To discourage people from using chloroquine he said requires the involvement of all stakeholders in the deployment of various tools.
"We need public education,
regulation, enforcement, and continuing to work at a global level to make accepted medicines as affordable as possible. I don’t think the cost is unaffordable at
the society level to ensure that everyone with confirmed malaria actually gets
adequate treatment," Robert said.
He however revealed that there is little that WHO can do since much of the necessary steps are to be taken by the ministries of health in the various countries where chloroquine is still being used in the treatment of malaria.
"This is where WHO’s work stops
and the countries' work has to begin. We have long recommended not using chloroquine
in Africa, we have said it’s not effective. The thing about chloroquine is that
it only has the intrinsic property of reducing the fever; it doesn’t kill the
malaria parasite. But many people think chloroquine is effective because the
fever has dropped but the drug has done nothing about the malaria. It is still
there.
"This feature has allowed many people to insist it works for them while
in the real sense it is not useful.
It’s a big problem and it’s one
that I think requires urgent action from any country that still maintains
chloroquine in the system. In the case of many countries there is already a
policy discouraging chloroquine usage so it’s not a problem of policy but the
enforcement of policies. This is the challenge and we are turning back to the
countries and say they should work with drug regulatory authorities with the
enforcement capacity and ensure combination therapy totally replace chloroquine
in the treatment of malaria," he told HealthNewsNG.

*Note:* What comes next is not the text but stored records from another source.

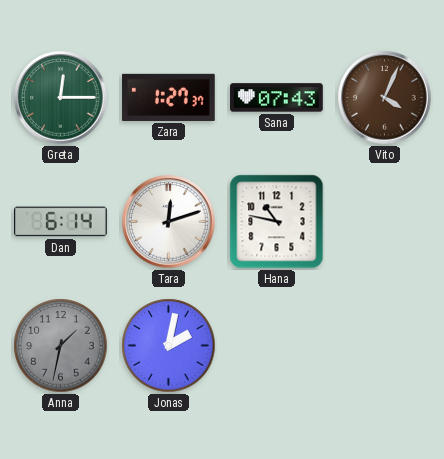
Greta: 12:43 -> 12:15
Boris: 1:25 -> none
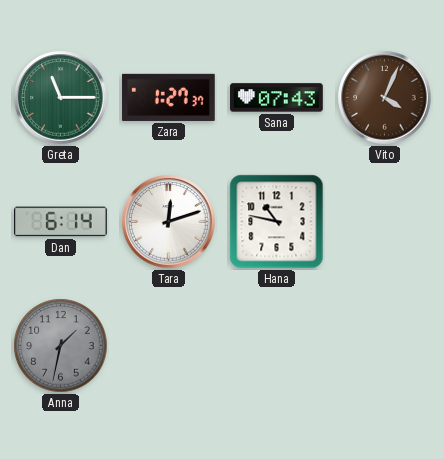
Greta: 12:15 -> 11:15
Jonas: 2:02 -> none
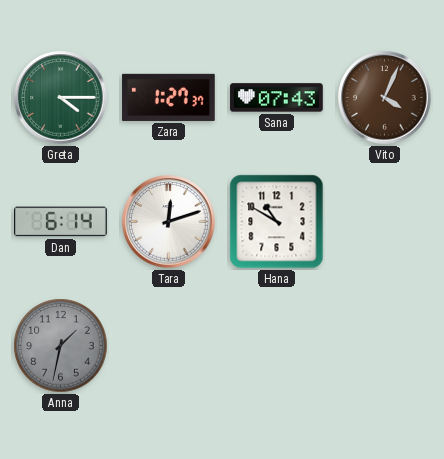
Greta: 11:15 -> 4:15
Hana: 10:47 -> 10:50
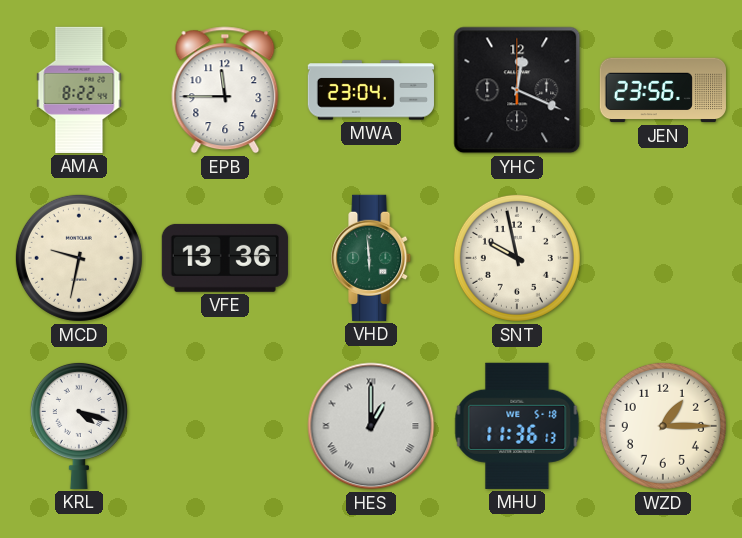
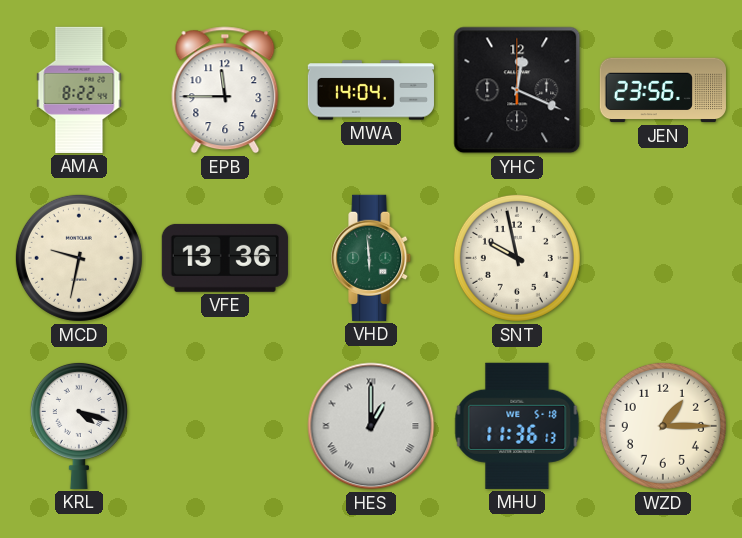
MWA: 23:04 -> 14:04
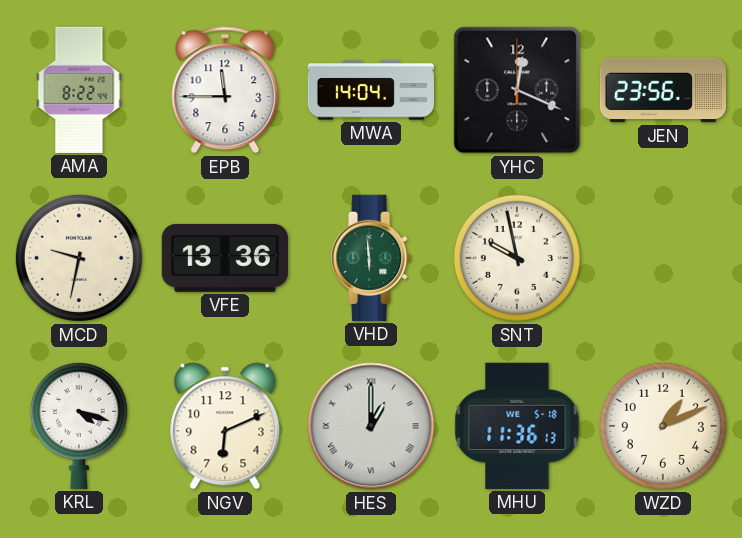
NGV: none -> 6:11
WZD: 1:15 -> 1:11
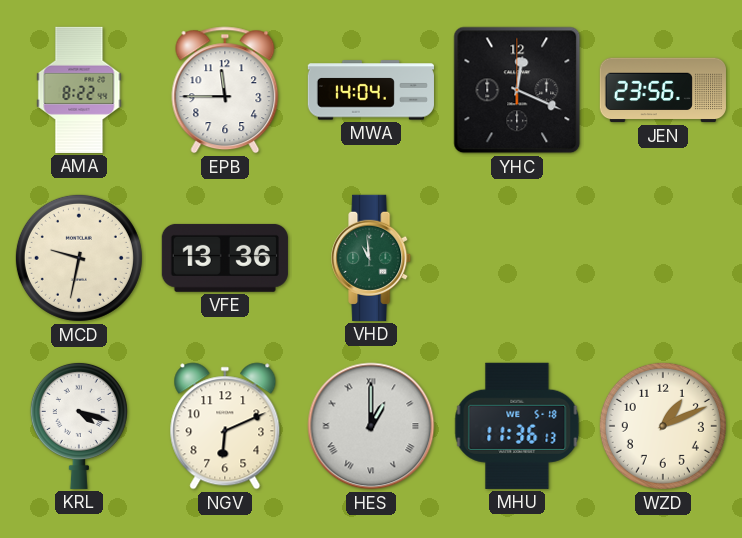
VHD: 5:59 -> 10:59
SNT: 9:58 -> none
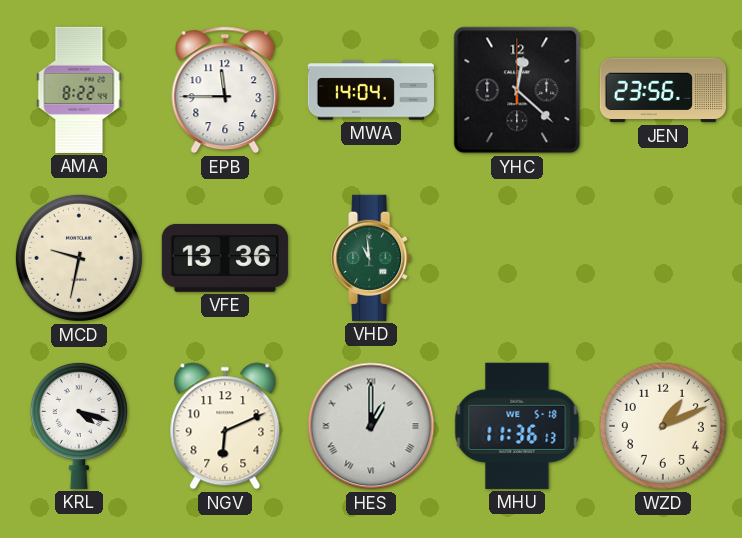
YHC: 12:19 -> 12:22
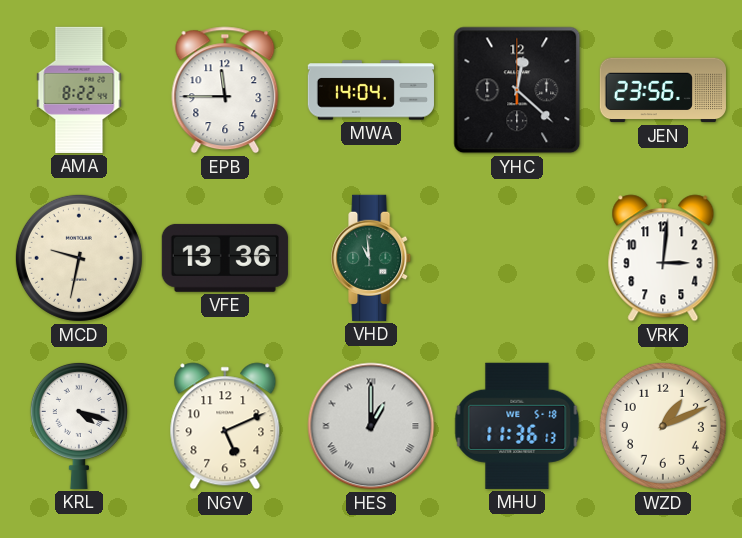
VRK: none -> 3:01
NGV: 6:11 -> 5:11
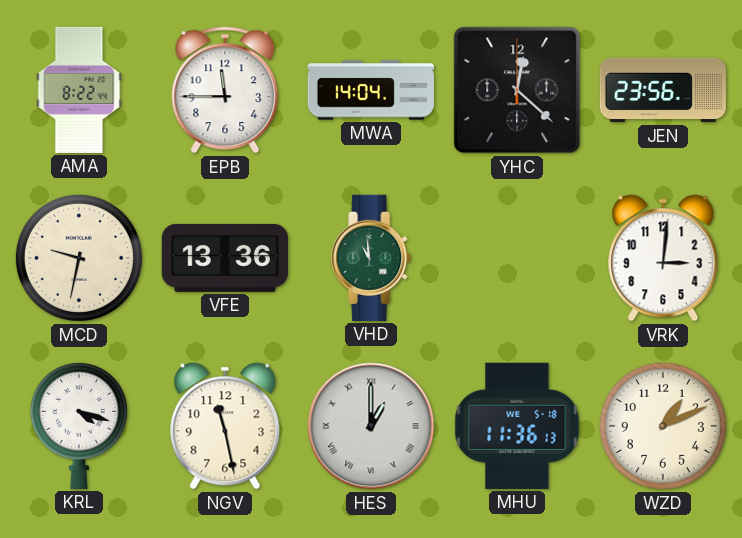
NGV: 5:11 -> 11:28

One measure he said the WHO is championing is further reduction in the cost of combination therapy.
"It’s
a really challenging issue but to say the truth, the price of the combination
therapy has reduced drastically. The prices are now a fraction of what they
once were. In many countries, malaria treatment has become a public health
issue. We don’t charge people to immunize them so why should we charge them to
treat their children for malaria?
"Treatment in most developing countries is
free-of-charge especially for children under the age of five. The more we can
make free treatment available, the more we will be able to drive ineffective
drugs out of the system. We need to look at the longer view of cost."